Lasciatele stare le sardine, non rompete loro gli zebedei. C’è, in questo paese, soprattutto a sinistra (la sinistra invertebrata di questi anni, intendo) una indifferenza atavica verso i movimenti, un riflesso aggressivo condizionato. Si tratta di un sentimento aristocratico e supponente che si manifesta ogni volta che qualcuno scende in piazza, soprattutto se giovane, soprattutto se lo fa senza una sacra bandierina confederale stampigliata sulla maglietta, senza una vidimazione di partito.
Si chiede sempre ai popoli democratici e insorgenti di fare qualcosa di più, qualcosa di diverso, qualcosa di dissimile da quello che fanno (e che fanno benissimo). Ebbene, le sardine, come il popolo viola, come i girotondi, come chiunque altro si animi intorno a una battaglia ideale, non devono fare nulla di più di quello che già fanno.
Mentre i professionisti della politica languiscono nello sconforto, mentre i leader dei partiti si struggono compulsando lo zerovirgola in più o in meno nei sondaggi avvelenati e concentrici, mentre i giornalisti si fanno le pippe mentali commentando se stessi e mentre i corifei (anche tra coloro che sono teoricamente avversi) esaltano le gesta e le folle raccolte dal Capitano, le sardine hanno compiuto un piccolo-grande miracolo: hanno cambiato la narrazione.

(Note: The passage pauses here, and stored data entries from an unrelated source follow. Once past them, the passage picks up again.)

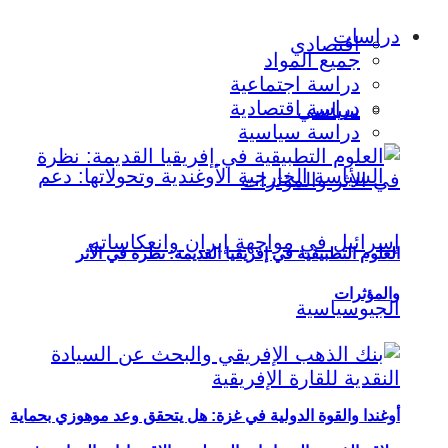
دراسات
اقتصادي
جميع المواد
دراسة اجتماعية
دراسة اقتصادية
سياسي
دراسة سياسية
العلوم التطبيقية في إفريقيا القديمة: نظرة في الأثر
والمؤثرات
أوغندا والقوة الدولية في غزة: هل يتحقق وعد موهوزي بحماية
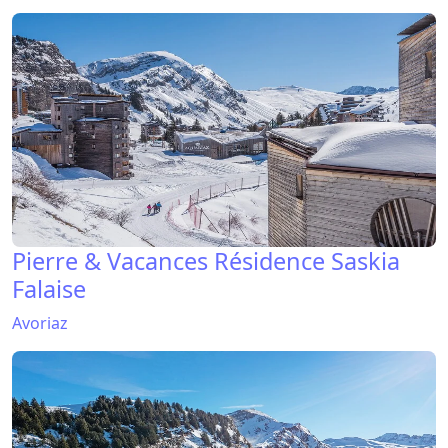
Pierre & Vacances Résidence Saskia
Falaise
Avoriaz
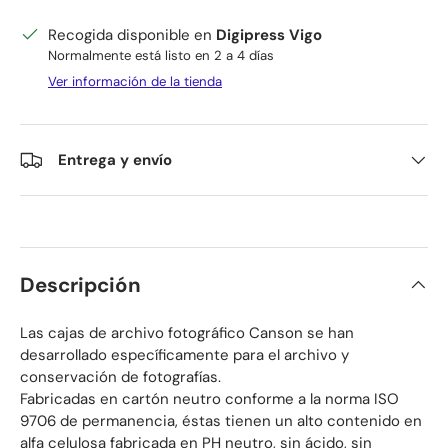
Recogida disponible en
Digipress Vigo
Normalmente está listo en 2 a 4 días
Ver información de la tienda
Entrega y envío
Descripción
Las cajas de archivo fotográfico Canson se han
desarrollado específicamente para el archivo y
conservación de fotografías.
Fabricadas en cartón neutro conforme a la norma ISO
9706 de permanencia, éstas tienen un alto contenido en
alfa celulosa fabricada en PH neutro, sin ácido, sin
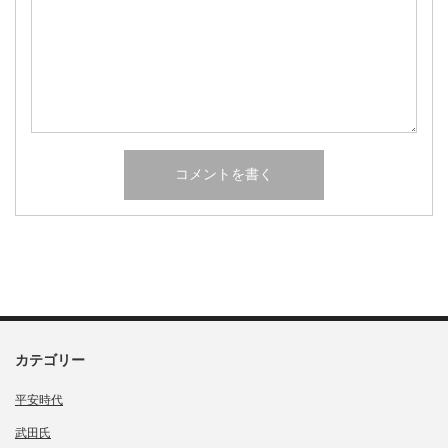
カテゴリー
平安時代
武田氏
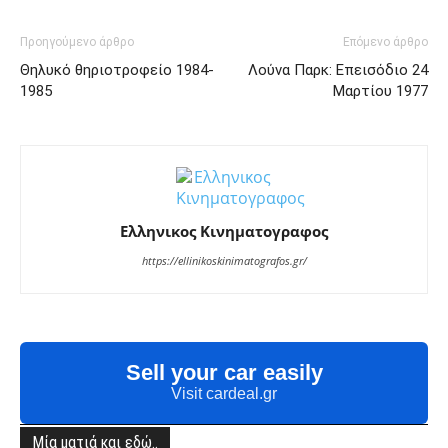
Προηγούμενο άρθρο
Επόμενο άρθρο
Θηλυκό θηριοτροφείο 1984-
Λούνα Παρκ: Επεισόδιο 24
1985
Μαρτίου 1977
Ελληνικος Κινηματογραφος
https://ellinikoskinimatografos.gr/
Sell your car easily
Visit cardeal.gr
Μία ματιά και εδώ..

Hanno fatto emergere un iceberg. Sono riuscite a catalizzare un sentimento collettivo e a dimostrare che una grande forza diffusa era refrattaria al vento, al racconto, all’egemonia della destra. Semmai dovesse vincere, Stefano Bonaccini, dovrà fare un monumento a questo spumeggiante popolo di anonimi. Che sicuramente non ha piattaforme complesse, che senza dubbio è animato da un sentimento, e non sostenuto da una piattaforma programmatica, e di certo si raccoglie intorno ad un’unica parola d’ordine.
Basta per vincere? Nessuno potrebbe essere così ardito da sostenerlo. Peccato che questa parola, questo grande e festoso “No”, sia la precondizione perché la vittoria possa esserci, la premessa di tutto il resto: il No delle sardine oggi è ciò che fa la differenza tra la vita e la morte, tra la vittoria e la sconfitta della sinistra in Emilia Romagna e – forse – in tutta Italia. Vi pare poco?